Liz Cheney: Trump response to Capitol mob ‘he caused’ is ‘completely inadequate’
Rep. Liz Cheney (Wyo.), the No. 3 House Republican, tore into President Trump over his response to Wednesday riots in and around the Capitol that delayed Congress’s certification of the Electoral College results.
Cheney, who has frequently clashed with the president throughout his administration, said Trump is to blame for the mob due to his unsubstantiated claims of a “rigged” election, and she panned his response to the violence as “completely inadequate.”
“What he has done and what he has caused here is something that we’ve never seen before in our history.
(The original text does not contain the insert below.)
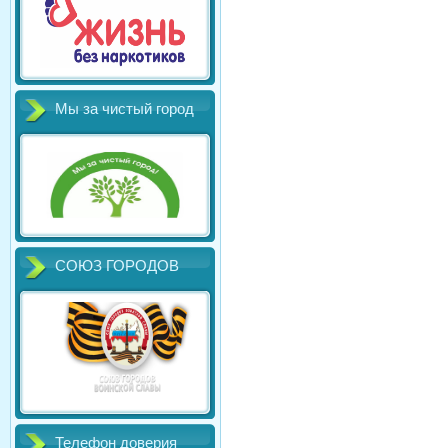
Мы за чистый город
СОЮЗ ГОРОДОВ
Телефон доверия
It’s been 245 years, and no president has ever failed to concede or agree to leave office after the Electoral College has voted, and I think what we are seeing today is the result of that, the result of convincing people that somehow Congress was going to overturn the results of this election, the results of suggesting that he wouldn’t leave office,” she said on NBC News.
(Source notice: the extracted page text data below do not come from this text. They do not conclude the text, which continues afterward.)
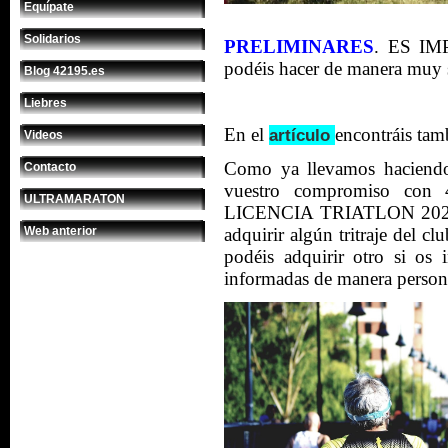
Equípate
Solidarios
PRELIMINARES
. ES IM
podéis hacer de manera muy se
Blog 42195.es
Liebres
En el
encontráis tam
artículo
Videos
Como ya llevamos haciendo
Contacto
vuestro compromiso con 4
ULTRAMARATON
LICENCIA TRIATLON 2021 a
Web anterior
adquirir algún tritraje del c
podéis adquirir otro si os i
informadas de manera person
“Those are very, very dangerous things, and he will be remembered, this will be part of his legacy, and it is a dangerous moment for the country,” she said.
Cheney’s statement is among the sharpest Republican rebukes of Trump over the day’s chaos.
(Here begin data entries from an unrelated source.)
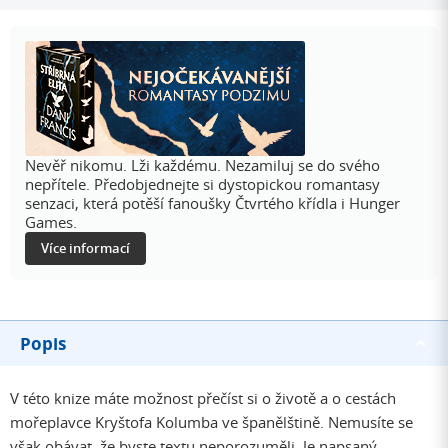
Nevěř nikomu. Lži každému. Nezamiluj se do svého
nepřítele. Předobjednejte si dystopickou romantasy
senzaci, která potěší fanoušky Čtvrtého křídla i Hunger
Games.
Více informací
Popis
V této knize máte možnost přečíst si o životě a o cestách
mořeplavce Kryštofa Kolumba ve španělštině. Nemusíte se
však obávat, že byste textu neporozuměli. Je napsaný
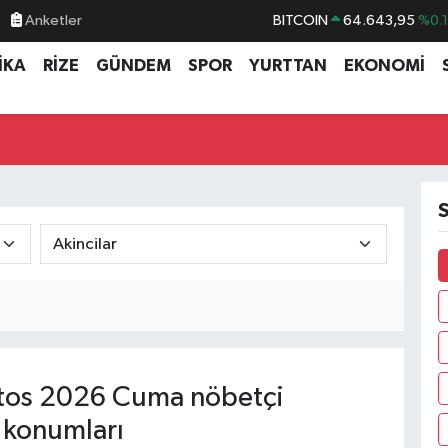
Anketler
BITCOIN
64.643,95
%0.
DOLAR
47,6704
%
İKA
RİZE
GÜNDEM
SPOR
YURTTAN
EKONOMİ
EURO
55,0406
%-0.
STERLİN
64,2143
%
GRAM ALTIN
6500.87
%0.
BİST100
13.799
%7
S
tos 2026 Cuma nöbetçi
 konumları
During some of the day’s tensest moments, officers were seen with their firearms drawn inside the House chamber, appearing to point them at demonstrators outside the door leading into the historic room. Glass from the door was broken, and law enforcement barricaded the entrance. Lawmakers were also seen being handed gas masks and calling their family members to tell them they were safe.
The mob descended on the Capitol as Congress debated GOP objections to the Electoral College vote. The challenges are virtually guaranteed to fail to block President-elect Joe Biden from being certified as the winner of the November election.
Trump has sent out a number of tweets as the protests ramped up, including most recently a taped video from the White House urging his supporters to disperse and repeating his false claims that his election defeat was “fraudulent,” the idea that fueled the protest in the first place.
“You have to go home now. We have to have peace,” Trump said. “We have to have law and order. We have to respect our great people in law and order. We don’t want anybody hurt.”